After a visual game of cat and mouse in a forest, the True Knot is almost wiped out simultaneously by some clever thinking that shows the creatures they’ve become are not invincible and can be killed by mortal means. Rose the Hat must face Abra alone and Danny Torrance provides the perfect location as the final chessboard for the two at the Overlook Hotel. Brimming with absorbed steam, Rose the Hat follows the lure dangled by Abra to a place she’s never been but seems more than comfortable around. The facial expressions and reactions to the paranormal that Rose gives to Danny’s childhood traumas are golden. (You may find yourself laughing at how she responds.) A lot of things for her are childish games, including the tricks that Abra likes to play. However, she’s unprepared for the powerful ally that Abra has introduced to the game, Danny Torrance. What he can’t do on his own, he allows the ghoulish foes that are cloistered inside his mind to make mincemeat out of Rose the Hat, devouring her the same way she and the True Knot have done to children for decades. The ending of the story is far from rapturous. Despite the Overlook Hotel burning to the ground and Danny joining his Mother in eternal peace, Rose the Hat states before she’s consumed that there are many many more like her that will find young Abra and relish her steam. With the experience that she’s gained against the True Knot, only time will tell how many more will face Abra Stone and perish.
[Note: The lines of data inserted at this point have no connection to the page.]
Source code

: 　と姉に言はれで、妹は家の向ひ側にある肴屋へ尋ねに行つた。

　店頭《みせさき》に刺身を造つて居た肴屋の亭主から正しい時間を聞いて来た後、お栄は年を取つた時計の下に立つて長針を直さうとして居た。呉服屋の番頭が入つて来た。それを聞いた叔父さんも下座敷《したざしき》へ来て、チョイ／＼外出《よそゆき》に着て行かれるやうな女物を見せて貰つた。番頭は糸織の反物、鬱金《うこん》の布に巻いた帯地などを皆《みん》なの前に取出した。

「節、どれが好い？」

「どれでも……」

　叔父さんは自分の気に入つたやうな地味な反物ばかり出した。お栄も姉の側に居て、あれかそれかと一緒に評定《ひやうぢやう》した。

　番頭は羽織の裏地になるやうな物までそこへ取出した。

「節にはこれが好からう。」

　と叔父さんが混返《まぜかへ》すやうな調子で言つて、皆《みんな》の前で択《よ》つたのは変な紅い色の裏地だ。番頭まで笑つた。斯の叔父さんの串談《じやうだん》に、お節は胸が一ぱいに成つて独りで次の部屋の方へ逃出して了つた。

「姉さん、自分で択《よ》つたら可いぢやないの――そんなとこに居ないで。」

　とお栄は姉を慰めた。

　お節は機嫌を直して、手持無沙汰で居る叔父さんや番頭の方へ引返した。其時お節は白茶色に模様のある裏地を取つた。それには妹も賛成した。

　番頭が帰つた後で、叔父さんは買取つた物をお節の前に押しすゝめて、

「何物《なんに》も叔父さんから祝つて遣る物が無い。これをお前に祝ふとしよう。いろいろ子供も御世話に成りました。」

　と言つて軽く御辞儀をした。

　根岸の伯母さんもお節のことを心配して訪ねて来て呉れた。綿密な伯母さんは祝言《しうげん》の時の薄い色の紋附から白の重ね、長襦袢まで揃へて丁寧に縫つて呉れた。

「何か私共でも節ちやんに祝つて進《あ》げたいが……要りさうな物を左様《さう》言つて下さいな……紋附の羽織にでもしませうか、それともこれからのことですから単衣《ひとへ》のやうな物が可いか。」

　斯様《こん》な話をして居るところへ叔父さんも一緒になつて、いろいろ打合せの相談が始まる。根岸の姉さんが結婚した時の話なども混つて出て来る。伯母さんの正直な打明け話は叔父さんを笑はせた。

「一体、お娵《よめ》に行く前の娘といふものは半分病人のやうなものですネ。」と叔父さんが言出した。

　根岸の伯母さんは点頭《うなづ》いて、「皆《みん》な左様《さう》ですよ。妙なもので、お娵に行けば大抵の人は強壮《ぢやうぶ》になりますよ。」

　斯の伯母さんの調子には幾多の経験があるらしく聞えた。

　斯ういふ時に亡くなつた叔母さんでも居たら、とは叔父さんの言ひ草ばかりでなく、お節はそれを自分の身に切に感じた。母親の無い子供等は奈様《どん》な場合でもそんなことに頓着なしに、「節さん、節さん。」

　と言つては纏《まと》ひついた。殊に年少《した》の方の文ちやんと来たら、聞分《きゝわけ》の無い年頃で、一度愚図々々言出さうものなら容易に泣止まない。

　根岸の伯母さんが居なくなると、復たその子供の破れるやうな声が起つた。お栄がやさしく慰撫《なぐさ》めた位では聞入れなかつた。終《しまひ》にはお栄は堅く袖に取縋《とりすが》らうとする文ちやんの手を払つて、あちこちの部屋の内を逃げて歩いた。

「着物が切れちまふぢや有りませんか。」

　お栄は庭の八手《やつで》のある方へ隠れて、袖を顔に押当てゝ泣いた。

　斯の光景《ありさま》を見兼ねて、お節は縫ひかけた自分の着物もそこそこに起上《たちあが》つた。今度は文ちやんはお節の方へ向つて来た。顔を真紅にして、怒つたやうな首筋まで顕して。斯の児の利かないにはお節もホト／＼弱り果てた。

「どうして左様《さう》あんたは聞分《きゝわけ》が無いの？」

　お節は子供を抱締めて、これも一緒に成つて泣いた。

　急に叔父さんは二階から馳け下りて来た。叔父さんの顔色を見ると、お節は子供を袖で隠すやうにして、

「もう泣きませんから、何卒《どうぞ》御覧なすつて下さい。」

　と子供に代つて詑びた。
With a spread international release of October 31, November the 8th domestically through December in various other countries, 2019 sadly made the film a sleeper hit instead of the juggernaut that it could have been. Massive snowstorms and freezing temperatures throughout its initial release month in the United States drastically affected its ticket sales, and another Stephen King adapted movie with an alien clown had pulled much more focus during the Halloween advertisement season. Directed by Mike Flanagan of Oculus and The Haunting of Hill House fame, this movie deserved to be seen and was an experience that many who have seen it in cinemas cannot forget especially in IMAX presentation. The sound design was masterful alongside gorgeously lush cinematography that in varying degrees was subtly entrancing to grippingly arresting. The novel and film Doctor Sleep were a pathway to explore the world previously established in The Shining, and I would assert that the premise alone of spirits and vampires embracing their monstrosity to constantly antagonize super-powered children didn’t have me enthralled. If you’d like to see (this soon-to-be cult horror film) the 3-hour Director’s Cut of Doctor Sleep alongside the original theatrical release will be available on Digital HD on January 21, 2020, and on DVD, Blu-ray, and 4K on February 4.